June 16, 2026 · 2 min read

    A Traveller's Tale in Diriyah: Designing Dragone's Terhal

    Inside Terhal (2025) at Diriyah's Mayadeen venue in Saudi Arabia — a Dragone creation celebrating Saudi heritage, with set design by Patrick Larsen, Studio Bound.

    Terhal (2025) at the Mayadeen venue in Diriyah, Saudi Arabia — a Dragone creation. Set design by Patrick Larsen, Studio Bound.
    Terhal (2025) at the Mayadeen venue in Diriyah, Saudi Arabia — a Dragone creation. Set design by Patrick Larsen, Studio Bound.

    Terhal — Arabic for "journeying" — is a Dragone creation that ran in August 2025 at the purpose-built Mayadeen venue in Diriyah, Saudi Arabia. I did the set design.

    Saad's journey

    At the centre of the show is Saad, a young Saudi man who wants to shape his country's future. He travels through the Kingdom's landscapes and traditions and comes back to his village wiser. The story keeps moving — different worlds, different chapters. For me that's both useful and hard. Every chapter wants its own environment, and all of them have to belong to the same place.

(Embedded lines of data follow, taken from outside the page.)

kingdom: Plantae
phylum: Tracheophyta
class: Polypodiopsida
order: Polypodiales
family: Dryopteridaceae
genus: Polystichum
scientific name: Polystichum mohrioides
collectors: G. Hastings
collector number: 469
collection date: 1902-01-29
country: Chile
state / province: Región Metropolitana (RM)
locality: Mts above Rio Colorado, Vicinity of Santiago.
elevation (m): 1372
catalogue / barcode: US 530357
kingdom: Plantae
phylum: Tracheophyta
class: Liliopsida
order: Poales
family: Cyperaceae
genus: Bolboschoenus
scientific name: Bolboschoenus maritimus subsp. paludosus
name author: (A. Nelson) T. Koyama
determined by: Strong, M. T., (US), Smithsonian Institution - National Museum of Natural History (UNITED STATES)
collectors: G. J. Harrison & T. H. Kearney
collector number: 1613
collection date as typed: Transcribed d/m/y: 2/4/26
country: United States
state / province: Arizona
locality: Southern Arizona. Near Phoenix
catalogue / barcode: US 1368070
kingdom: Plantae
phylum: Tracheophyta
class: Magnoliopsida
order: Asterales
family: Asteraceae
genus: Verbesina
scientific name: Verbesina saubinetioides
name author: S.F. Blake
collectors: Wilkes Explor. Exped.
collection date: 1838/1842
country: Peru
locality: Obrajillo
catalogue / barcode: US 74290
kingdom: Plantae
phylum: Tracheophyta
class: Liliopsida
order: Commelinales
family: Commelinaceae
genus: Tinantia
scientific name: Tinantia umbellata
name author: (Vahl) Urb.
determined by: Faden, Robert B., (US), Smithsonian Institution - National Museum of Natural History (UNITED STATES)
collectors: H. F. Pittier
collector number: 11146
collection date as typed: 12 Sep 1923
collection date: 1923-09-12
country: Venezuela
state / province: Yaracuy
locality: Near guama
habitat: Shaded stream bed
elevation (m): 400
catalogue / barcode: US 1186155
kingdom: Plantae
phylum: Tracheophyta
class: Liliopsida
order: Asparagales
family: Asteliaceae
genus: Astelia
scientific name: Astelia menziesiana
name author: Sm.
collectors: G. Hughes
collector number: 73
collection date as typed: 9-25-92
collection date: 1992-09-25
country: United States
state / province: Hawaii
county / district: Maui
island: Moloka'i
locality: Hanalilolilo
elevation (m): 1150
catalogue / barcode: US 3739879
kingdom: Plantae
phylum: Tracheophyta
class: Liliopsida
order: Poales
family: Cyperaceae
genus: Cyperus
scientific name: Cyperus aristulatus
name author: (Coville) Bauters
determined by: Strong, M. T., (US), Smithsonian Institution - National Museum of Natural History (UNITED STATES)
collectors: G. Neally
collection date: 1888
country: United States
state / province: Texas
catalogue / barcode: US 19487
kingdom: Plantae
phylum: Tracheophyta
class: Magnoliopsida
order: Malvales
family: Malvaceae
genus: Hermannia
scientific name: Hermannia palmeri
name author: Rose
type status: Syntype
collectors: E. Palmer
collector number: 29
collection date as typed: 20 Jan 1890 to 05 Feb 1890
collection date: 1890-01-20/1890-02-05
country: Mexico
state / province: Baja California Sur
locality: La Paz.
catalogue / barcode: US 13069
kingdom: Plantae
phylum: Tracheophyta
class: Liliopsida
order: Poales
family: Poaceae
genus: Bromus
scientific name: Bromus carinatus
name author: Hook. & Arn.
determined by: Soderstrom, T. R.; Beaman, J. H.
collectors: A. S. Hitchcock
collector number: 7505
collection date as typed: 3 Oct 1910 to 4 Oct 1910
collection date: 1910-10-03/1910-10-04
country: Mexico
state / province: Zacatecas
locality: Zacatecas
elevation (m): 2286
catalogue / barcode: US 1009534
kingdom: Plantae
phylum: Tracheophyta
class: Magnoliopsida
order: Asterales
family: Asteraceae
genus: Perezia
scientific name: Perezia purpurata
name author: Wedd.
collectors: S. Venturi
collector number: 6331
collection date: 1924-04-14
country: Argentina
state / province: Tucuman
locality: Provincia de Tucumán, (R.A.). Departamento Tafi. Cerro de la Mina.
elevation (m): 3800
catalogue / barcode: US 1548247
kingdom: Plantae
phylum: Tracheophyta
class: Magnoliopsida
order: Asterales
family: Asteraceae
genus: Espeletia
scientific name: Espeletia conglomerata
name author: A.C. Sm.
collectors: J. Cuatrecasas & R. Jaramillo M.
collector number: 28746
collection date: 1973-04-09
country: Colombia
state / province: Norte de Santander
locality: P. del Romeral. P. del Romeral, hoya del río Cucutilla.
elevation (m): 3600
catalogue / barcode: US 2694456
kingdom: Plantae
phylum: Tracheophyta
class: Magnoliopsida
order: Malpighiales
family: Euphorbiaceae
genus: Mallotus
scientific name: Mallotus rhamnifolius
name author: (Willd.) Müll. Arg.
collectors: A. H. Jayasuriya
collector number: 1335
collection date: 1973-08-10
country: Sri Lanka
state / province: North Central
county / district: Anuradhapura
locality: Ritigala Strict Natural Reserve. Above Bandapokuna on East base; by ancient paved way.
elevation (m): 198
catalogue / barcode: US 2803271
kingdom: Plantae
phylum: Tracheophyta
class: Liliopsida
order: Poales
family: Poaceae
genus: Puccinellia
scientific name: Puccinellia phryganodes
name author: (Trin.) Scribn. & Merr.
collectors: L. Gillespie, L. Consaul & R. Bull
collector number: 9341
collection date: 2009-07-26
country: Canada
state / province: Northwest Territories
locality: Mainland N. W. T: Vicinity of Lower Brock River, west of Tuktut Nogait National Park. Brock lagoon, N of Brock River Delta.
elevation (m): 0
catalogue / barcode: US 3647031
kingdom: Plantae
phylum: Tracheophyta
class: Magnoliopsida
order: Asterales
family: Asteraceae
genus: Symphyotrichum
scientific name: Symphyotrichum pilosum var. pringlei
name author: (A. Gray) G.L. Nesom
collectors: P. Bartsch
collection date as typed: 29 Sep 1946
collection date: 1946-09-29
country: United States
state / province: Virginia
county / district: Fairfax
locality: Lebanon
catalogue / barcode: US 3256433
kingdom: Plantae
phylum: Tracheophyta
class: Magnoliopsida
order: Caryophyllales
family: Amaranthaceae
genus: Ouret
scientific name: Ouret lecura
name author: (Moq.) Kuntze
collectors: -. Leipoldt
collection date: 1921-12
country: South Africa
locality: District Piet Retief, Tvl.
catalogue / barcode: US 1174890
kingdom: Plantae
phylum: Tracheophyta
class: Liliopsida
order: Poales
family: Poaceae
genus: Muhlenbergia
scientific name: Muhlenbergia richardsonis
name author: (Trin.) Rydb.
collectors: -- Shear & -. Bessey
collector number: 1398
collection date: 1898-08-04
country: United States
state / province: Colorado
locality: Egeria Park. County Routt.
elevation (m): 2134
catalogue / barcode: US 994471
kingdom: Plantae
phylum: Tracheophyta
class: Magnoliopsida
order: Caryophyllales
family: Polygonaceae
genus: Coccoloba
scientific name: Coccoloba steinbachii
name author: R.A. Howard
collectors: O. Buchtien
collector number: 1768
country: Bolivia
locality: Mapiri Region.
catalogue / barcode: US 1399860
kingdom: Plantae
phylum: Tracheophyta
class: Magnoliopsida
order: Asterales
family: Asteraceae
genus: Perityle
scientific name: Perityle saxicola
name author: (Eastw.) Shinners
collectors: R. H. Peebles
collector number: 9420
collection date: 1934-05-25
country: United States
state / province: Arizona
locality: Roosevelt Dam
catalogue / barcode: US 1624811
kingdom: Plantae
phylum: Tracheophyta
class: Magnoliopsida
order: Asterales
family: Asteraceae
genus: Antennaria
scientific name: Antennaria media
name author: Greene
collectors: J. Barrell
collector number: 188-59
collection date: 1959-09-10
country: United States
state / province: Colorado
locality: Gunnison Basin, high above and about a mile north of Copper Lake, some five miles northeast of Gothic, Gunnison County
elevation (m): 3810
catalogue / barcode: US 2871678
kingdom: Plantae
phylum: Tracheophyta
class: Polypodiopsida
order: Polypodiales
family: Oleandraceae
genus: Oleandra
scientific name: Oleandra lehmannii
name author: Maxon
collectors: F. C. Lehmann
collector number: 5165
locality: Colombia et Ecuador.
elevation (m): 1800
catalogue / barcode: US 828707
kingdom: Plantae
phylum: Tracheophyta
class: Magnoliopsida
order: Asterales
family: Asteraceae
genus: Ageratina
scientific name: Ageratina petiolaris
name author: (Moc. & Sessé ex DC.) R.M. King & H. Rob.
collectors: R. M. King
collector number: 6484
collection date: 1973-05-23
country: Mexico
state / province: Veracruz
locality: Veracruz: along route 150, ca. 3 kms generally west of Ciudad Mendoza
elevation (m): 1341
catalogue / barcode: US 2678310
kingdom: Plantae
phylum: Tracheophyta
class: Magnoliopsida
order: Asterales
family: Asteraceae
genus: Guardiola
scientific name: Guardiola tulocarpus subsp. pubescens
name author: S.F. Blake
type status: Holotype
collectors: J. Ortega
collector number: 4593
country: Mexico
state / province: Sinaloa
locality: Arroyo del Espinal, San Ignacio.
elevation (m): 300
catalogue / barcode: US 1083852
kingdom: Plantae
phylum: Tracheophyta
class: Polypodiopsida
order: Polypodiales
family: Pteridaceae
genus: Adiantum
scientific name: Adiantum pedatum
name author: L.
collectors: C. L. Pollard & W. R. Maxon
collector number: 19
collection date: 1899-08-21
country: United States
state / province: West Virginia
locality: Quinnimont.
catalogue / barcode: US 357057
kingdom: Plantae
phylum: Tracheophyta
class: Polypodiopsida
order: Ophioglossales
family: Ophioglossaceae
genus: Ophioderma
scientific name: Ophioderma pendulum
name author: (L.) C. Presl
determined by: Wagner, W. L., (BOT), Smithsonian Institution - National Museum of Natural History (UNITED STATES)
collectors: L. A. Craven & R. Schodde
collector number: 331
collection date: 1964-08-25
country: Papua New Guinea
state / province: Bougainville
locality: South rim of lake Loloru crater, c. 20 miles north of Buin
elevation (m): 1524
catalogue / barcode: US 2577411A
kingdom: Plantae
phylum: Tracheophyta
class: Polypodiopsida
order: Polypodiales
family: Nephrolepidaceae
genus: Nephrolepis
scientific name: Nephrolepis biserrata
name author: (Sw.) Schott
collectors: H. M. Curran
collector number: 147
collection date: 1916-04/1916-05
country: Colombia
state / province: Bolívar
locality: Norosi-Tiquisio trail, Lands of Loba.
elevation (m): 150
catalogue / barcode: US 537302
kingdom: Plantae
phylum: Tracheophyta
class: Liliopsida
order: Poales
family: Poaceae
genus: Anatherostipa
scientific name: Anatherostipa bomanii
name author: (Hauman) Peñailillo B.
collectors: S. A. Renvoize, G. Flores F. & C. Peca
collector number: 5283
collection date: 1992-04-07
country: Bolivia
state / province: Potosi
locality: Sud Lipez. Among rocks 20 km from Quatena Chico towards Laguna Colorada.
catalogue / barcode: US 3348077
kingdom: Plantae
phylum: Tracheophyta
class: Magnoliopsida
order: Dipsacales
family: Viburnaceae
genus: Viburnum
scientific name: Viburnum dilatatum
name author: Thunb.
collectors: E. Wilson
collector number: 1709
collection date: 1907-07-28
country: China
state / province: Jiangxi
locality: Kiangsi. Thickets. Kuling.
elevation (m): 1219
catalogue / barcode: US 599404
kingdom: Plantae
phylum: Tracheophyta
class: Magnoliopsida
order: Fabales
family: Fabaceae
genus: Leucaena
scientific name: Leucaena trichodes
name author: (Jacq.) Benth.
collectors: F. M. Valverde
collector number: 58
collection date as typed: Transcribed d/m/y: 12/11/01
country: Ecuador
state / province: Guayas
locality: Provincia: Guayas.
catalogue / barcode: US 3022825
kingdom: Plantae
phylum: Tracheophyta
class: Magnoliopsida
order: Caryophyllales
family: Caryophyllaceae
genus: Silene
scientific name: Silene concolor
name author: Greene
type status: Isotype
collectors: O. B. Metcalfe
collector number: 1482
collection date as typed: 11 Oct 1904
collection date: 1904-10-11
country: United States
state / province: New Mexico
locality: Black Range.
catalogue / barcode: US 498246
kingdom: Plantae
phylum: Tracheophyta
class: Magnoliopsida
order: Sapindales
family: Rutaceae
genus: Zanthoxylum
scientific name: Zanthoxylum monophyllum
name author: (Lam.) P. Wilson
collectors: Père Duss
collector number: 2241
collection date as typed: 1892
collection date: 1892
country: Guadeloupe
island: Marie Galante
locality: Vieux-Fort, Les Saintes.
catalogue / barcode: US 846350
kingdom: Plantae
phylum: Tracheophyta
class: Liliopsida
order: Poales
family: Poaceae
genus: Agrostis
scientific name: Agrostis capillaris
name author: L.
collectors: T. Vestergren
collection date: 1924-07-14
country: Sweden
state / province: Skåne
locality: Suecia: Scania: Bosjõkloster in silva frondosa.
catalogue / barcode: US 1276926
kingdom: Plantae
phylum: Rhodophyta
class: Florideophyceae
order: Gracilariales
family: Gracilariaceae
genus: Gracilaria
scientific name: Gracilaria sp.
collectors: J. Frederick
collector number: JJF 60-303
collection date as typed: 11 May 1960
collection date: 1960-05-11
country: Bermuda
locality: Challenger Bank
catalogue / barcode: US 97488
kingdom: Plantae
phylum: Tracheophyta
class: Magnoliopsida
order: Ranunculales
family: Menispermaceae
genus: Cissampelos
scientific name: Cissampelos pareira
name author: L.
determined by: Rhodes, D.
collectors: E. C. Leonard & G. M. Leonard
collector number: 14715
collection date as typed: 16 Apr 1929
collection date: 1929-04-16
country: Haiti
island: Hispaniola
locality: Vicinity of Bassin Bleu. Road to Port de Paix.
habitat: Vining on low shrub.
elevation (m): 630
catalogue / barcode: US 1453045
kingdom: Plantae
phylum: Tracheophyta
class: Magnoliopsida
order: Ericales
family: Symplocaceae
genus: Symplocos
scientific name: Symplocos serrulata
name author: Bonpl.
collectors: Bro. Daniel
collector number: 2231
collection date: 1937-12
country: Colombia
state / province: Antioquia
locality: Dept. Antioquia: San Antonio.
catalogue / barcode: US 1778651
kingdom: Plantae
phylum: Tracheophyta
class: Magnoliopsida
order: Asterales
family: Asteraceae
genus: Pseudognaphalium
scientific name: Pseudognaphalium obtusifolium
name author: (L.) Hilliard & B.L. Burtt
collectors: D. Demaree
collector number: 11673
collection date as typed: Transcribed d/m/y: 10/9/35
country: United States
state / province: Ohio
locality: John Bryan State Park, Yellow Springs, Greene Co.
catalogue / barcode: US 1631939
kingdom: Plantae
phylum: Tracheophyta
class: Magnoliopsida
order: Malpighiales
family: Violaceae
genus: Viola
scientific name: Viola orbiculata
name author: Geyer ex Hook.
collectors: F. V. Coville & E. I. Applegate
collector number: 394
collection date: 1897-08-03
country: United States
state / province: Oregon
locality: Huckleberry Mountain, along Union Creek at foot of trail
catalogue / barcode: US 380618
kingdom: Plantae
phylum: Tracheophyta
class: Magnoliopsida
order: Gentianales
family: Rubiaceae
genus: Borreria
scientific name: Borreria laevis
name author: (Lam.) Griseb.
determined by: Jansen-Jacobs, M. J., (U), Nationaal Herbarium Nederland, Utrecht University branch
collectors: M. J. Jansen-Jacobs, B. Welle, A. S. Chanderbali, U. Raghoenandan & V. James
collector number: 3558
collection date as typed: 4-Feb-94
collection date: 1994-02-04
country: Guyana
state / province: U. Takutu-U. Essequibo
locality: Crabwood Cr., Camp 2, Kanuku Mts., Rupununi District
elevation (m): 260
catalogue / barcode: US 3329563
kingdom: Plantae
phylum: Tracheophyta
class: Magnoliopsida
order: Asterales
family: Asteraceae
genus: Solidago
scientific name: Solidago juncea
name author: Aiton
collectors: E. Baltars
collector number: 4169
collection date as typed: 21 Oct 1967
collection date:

    Terhal follows Saad, a young traveller, across the Kingdom's landscapes and traditions.
    Terhal follows Saad, a young traveller, across the Kingdom's landscapes and traditions — performed by a global ensemble of more than 120.

    Two stages in one

    The main stage is 36 metres across and split into two performance areas. Scenes can run in parallel or trade off without the lights going down. It's as much engineering as scenography — the room has to fill a purpose-built theatre, read for a large live audience, and reconfigure cleanly every night across a long run.

    A 36-metre main stage split into two performance areas.
    A 36-metre main stage split into two performance areas lets scenes run in parallel and shift in full view of the audience. Set design by Patrick Larsen, Studio Bound.

    The chandelier as a character

    The signature piece hangs overhead. A kinetic chandelier built from light — three concentric LED rings, each in four independently moving sections, choreographed to move with the show. Less a fixture than another performer. Designing around something like that pushes everything beneath it: sightlines, rigging, the whole stage picture has to give it room to rise, open and transform.

    A monumental kinetic chandelier of three concentric LED rings.
    A monumental kinetic chandelier — three concentric LED rings, each in four independently moving sections — hangs above the stage as a character in its own right.

    The cast

    More than 120 performers. Over 60 Saudi artists alongside 60 international ones, drawn from more than 20 nations. Traditional Saudi dance, acrobatics, stunts, FX, aerial work, a dozen aerialists on custom rigs, two horses doing vaulting routines. The set has to frame an intimate folk dance one minute and a high aerial sequence the next, with the same confidence.

    More than 60 Saudi artists share the stage with some 60 international performers.
    More than 60 Saudi artists share the stage with some 60 international performers — from traditional dance to aerial and equestrian acts.

    Architecture, lit like cinema

    At this scale you design at the scale of architecture and light it like cinema. Each chapter gets its own world, but the evening still has to read as one place. I think about it less as "set" and more as a building the show lives inside.

    Architectural-scale set wrapped in large-format light and projection.
    Designed at architectural scale and wrapped in large-format light and projection, the environment shifts with every chapter of the story.

    The first Dragone show since Franco

    Terhal carries weight for the Dragone team. It's the first creation to open since Franco Dragone passed, and he was involved in most of the development. I've worked inside Dragone projects for a long time — Splendor in Wuxi, Amystika in Vegas, work across the Gulf. This one feels like a continuation of that.

    The first Dragone creation to open since the passing of founder Franco Dragone.
    Terhal is the first Dragone creation to open since the passing of founder Franco Dragone, developed with his involvement through much of the process.

    Part of what's happening in the Gulf

    Terhal sits inside Diriyah Season, which is part of the broader cultural build-out across the region. A lot of the bigger live work I do now lives in this orbit.

    Terhal (2025), Diriyah — a Dragone creation celebrating Saudi heritage.
    Terhal (2025), Diriyah — a Dragone creation celebrating Saudi heritage. Set design by Patrick Larsen, Studio Bound.